▶ Exercise details
Continue the article about Alexian Brothers Parish Services from where it stops.

Alexian Brothers providing much-needed help in parish life

By Daniel P. Smith | Contributor
Sunday, November 10, 2013

At St. Edna Parish in Arlington Heights, veteran pastor Father Jerry Jacob is thrilled to have a true partner in Alexian Brothers Parish Services.

For more than a dozen years, Jacob and his pastoral colleagues at the Northwest suburban parish have enjoyed on-site counseling services as a satellite site for ABPS’ outreach efforts, a relationship that has dispensed assistance and hope to hundreds of St. Edna parishioners and other local residents seeking help with aging parents, grief, marriage and more.

“We simply do not have enough staff to administer to some of these precise needs, so having Alexian Brothers as a partner gives us quick access to qualified and reputable professionals who can provide these important services,” Jacob said.

The same goes for Holy Family Parish in Inverness, where director of pastoral care Jerry Stecker relishes the presence of ABPS professionals who lend counseling and social work services to the community.

“It’s a relief to know that I have professional guidance available for people in need and that I’m directing them to the best possible help we can provide,” Stecker said.

For ABPS director Rita Rippentrop, who started as an ABPS therapist 20 years ago, the confidence and satisfaction voiced by the likes of Jacob and Stecker means plenty, a nod that she and her staff are fulfilling their mission and making a positive difference in lives.

For more than two decades, ABPS has been responding to changing community health needs by partnering with parishes throughout the Chicago area to promote health and healing.

In the Archdiocese of Chicago, ABPS offers interfaith counseling services for children and adults at numerous parish sites, including Church of the Holy Spirit in Schaumburg, Queen of the Rosary in Elk Grove Village and, added just last year, Polish-language behavioral health counseling services at St. Constance, 5843 W. Strong St. The presence of ABPS in various parishes provides pastoral staff a direct line to referrals as well as more immediate and approachable access to professional help for parishioners.

ABPS also provides social work and special education services, such as resource teachers and school social workers, at local Catholic schools. Now in its 13th year, the Parochial School Support Services program has grown from serving three Catholic schools to 16 institutions and nearly 6,000 students across the Chicago archdiocese and the Joliet diocese.

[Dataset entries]
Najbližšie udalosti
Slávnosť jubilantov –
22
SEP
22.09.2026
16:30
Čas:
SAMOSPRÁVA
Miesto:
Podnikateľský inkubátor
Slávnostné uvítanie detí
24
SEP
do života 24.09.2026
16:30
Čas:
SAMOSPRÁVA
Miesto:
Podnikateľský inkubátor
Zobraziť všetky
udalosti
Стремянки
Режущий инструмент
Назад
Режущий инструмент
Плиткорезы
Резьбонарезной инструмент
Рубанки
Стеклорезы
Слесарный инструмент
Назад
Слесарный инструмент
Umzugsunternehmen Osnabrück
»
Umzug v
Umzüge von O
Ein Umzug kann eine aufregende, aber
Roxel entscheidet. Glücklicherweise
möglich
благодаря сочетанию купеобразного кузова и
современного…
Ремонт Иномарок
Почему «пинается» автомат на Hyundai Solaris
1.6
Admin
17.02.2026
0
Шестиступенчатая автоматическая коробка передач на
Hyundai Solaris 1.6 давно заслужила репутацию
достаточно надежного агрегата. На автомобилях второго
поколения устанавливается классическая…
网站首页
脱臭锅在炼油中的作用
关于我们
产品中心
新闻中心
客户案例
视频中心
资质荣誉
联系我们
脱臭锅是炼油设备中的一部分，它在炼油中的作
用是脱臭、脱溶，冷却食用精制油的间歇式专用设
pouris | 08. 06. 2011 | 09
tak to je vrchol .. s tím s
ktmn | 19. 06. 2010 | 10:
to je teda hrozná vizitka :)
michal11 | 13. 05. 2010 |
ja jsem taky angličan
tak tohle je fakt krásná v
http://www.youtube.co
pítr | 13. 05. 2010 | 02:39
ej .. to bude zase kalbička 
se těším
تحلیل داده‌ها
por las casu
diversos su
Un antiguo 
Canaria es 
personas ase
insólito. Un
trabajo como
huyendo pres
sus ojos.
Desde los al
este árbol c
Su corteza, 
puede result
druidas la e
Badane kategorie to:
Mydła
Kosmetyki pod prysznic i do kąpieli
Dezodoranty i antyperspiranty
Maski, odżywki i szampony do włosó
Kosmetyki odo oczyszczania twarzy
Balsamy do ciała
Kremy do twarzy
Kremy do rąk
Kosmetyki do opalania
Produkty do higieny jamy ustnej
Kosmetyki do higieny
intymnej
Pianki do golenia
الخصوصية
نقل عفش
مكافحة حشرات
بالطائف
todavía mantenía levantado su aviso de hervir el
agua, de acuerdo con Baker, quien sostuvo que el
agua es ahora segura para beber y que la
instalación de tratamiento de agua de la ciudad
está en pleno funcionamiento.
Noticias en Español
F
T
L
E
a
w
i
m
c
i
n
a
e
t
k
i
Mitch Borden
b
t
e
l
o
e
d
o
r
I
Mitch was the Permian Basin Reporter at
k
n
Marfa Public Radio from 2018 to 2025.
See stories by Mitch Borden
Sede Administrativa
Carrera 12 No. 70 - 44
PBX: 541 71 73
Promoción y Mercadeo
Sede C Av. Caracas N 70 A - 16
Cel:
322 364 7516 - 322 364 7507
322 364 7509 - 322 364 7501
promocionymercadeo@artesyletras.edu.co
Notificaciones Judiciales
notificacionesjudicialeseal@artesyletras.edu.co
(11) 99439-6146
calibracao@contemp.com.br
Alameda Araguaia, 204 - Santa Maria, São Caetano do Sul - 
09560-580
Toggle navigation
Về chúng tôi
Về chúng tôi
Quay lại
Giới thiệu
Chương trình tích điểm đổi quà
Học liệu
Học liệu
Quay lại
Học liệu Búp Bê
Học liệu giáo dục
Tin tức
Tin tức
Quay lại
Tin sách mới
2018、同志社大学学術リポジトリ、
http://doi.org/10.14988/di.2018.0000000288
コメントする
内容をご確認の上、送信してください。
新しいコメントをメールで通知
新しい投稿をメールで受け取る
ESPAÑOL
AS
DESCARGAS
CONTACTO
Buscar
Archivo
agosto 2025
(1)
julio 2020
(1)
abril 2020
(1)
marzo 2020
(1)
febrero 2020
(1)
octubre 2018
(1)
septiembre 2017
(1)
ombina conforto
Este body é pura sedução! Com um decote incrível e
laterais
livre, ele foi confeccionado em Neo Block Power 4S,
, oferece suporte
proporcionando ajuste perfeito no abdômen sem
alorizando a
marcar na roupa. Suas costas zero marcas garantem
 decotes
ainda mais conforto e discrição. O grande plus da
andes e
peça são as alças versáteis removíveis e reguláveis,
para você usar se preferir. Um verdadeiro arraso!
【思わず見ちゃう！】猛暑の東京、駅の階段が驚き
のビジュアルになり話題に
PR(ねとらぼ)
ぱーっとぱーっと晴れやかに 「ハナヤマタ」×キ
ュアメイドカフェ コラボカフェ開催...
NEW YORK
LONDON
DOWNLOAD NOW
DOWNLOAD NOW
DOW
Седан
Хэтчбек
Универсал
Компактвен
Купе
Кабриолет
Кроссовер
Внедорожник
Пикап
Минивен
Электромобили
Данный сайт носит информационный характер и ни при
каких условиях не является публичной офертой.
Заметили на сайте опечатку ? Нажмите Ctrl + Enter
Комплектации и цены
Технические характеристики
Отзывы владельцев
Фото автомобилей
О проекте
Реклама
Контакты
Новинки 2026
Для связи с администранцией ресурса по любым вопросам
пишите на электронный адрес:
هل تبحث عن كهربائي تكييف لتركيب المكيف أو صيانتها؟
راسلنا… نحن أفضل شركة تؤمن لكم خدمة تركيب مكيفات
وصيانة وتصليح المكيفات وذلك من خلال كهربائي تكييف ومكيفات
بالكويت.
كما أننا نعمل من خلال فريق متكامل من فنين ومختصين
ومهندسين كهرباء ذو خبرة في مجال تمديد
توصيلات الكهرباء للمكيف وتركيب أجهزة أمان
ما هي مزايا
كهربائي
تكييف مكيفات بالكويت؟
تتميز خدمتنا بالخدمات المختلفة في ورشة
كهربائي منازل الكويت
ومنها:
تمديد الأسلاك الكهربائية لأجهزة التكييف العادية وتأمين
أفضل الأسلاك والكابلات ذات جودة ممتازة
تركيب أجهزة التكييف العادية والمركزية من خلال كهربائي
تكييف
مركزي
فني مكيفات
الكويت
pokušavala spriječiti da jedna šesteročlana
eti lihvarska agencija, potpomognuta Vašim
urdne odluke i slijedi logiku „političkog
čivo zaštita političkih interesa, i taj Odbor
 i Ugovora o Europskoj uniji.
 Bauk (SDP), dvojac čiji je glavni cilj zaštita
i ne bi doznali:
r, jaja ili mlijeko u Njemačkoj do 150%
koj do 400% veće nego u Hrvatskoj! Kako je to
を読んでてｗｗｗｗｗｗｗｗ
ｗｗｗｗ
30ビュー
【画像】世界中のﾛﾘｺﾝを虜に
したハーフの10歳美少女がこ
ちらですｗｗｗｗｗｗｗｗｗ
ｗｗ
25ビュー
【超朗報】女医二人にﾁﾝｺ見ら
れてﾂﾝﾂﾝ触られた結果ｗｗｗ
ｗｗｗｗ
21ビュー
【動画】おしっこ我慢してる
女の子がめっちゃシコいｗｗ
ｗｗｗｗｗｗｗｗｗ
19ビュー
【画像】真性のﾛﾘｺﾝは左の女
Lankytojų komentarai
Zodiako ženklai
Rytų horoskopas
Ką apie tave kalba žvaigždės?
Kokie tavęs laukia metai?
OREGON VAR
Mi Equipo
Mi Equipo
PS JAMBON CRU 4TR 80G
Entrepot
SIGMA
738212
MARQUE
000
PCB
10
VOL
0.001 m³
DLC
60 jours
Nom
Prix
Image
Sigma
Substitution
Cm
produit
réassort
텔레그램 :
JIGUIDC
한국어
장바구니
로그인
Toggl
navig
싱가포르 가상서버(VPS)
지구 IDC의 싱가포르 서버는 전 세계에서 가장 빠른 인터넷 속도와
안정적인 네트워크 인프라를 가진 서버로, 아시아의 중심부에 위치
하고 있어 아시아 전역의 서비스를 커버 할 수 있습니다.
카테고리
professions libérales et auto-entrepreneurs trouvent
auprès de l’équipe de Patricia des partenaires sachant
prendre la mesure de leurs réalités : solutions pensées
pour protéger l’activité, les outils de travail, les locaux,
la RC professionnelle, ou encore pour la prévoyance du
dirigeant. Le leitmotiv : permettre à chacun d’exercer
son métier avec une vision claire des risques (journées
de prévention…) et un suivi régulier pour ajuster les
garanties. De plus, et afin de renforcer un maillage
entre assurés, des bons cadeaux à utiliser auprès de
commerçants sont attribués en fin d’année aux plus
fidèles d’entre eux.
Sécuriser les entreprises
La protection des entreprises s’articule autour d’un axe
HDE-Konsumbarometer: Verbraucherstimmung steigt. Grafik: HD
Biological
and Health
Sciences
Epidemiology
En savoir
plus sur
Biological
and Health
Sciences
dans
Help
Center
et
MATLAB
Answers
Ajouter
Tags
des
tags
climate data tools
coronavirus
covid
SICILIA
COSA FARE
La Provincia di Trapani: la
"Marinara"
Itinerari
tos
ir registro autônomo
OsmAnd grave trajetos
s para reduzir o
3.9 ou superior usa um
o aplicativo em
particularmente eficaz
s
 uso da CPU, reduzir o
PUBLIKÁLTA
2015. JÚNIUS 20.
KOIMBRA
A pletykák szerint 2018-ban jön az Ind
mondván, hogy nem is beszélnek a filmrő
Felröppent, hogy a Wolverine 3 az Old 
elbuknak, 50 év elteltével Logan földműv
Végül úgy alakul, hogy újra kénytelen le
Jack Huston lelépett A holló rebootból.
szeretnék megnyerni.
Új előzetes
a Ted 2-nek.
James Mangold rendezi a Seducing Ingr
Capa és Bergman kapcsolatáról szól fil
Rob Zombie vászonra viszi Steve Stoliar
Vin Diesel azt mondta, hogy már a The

▶ Response to this task
“From social pressures to learning disabilities, this is a program in these school buildings that pays attention to students’ social and emotional well being,” Rippentrop said.

ABPS rounds out its outreach efforts with congregational health ministry and workshops ranging from suicide prevention training and staff retreats to grief response and therapeutic art groups.

“We function as a trusted partner in spaces where the parishes cannot fill specific needs,” Rippentrop said.

At Holy Family, ABPS’ presence has been building over recent years, Stecker said, a sign of the trust the outreach agency has gained and the important role they play in the parish community.

“As we’ve gotten more comfortable with one another and discovered new needs, our relationship has developed,” Stecker said.

The Inverness parish provides private space for ABPS personnel to run counseling sessions and directs parishioners to the support programs and services by publishing information in the parish bulletin.

“Now, we’re connecting those struggling with grief or divorce or loss to an immediate avenue for help and healing,” Stecker said.

At St. Edna, Jacob and other pastoral staff regularly refer parishioners to ABPS counselors for help that the parish staff cannot or is not equipped to provide. Jacob said the agency’s on-campus presence gives dignity to the counseling services and highlights St. Edna’s hope that parishioners enjoy healthy lives in body, mind and spirit.

“Knowing they are here gives me an invitation to direct people to the help they need,” Jacob said. “Their presence has become an important avenue for people to find insight and a path to work through their difficulties.”